Kencorpus Swahili ASR
Kencorpus / Maseno — Kenyan Swahili and English code-switch speech dataset and baselines.
Kencorpus / Maseno — Kenyan Swahili and English code-switch speech dataset and baselines.
Best for swahili and Swahili-English code-switching transcription in East African contexts. Pricing: free.
What it is
Kencorpus is a Kenyan academic-led initiative that published a multilingual Swahili-English-Dholuo speech and text corpus, along with baseline ASR models. The resource is foundational for any East-African transcription project — particularly those that need to handle Swahili-English code-switching, which is the dominant register in Nairobi and other urban markets. Best fit when the buyer is swahili and swahili-english code-switching transcription in east african contexts. The honest caveat: primarily a dataset; productisation is the integrator's responsibility. As with any open-weights release, the integrator owns hosting, scaling, and SLA — but the licensing cost is zero and the model can be fine-tuned on in-house audio.
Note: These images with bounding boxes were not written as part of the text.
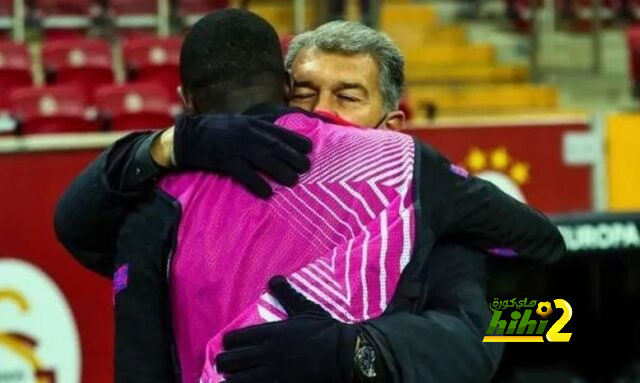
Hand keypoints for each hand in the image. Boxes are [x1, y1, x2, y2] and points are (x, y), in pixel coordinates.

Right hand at [172, 114, 311, 197]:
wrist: (186, 135)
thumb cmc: (215, 129)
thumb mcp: (239, 120)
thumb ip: (258, 123)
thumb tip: (279, 125)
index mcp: (251, 123)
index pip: (277, 131)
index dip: (294, 140)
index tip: (309, 148)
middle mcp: (246, 133)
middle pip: (274, 146)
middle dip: (292, 156)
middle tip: (306, 167)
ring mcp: (235, 147)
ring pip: (262, 159)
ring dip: (280, 170)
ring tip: (293, 181)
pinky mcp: (224, 160)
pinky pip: (243, 174)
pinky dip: (256, 183)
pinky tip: (268, 193)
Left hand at [216, 276, 358, 382]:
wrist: (348, 355)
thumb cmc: (327, 331)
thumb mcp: (305, 309)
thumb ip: (287, 295)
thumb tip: (274, 278)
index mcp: (271, 333)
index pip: (233, 339)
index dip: (229, 343)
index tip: (233, 346)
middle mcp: (267, 354)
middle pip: (228, 361)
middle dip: (226, 363)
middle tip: (231, 365)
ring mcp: (273, 375)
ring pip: (235, 381)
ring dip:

Watch out for: Primarily a dataset; productisation is the integrator's responsibility.
Install / use
huggingface.co search 'kencorpus' for dataset and model cards
Features
| Speaker diarization | No |
| Word-level timestamps | No |
| Streaming / real-time | No |
| Languages supported | None |
| HIPAA eligible | No |
Kencorpus Swahili ASR vs Whipscribe
| Feature | Kencorpus Swahili ASR | Whipscribe |
|---|---|---|
| Category | Open source | Transcription APIs |
| Pricing | free | free beta |
| Speaker diarization | No | Yes |
| Word timestamps | No | Yes |
| Streaming | No | No |
| Languages | — | 99 |
| Platforms | Web | Web, API, MCP |
Alternatives to Kencorpus Swahili ASR
Whipscribe is a managed faster-whisper + whisperX service. If you want transcripts without running infrastructure, paste a URL or drop a file in the form below — you'll have a transcript in seconds.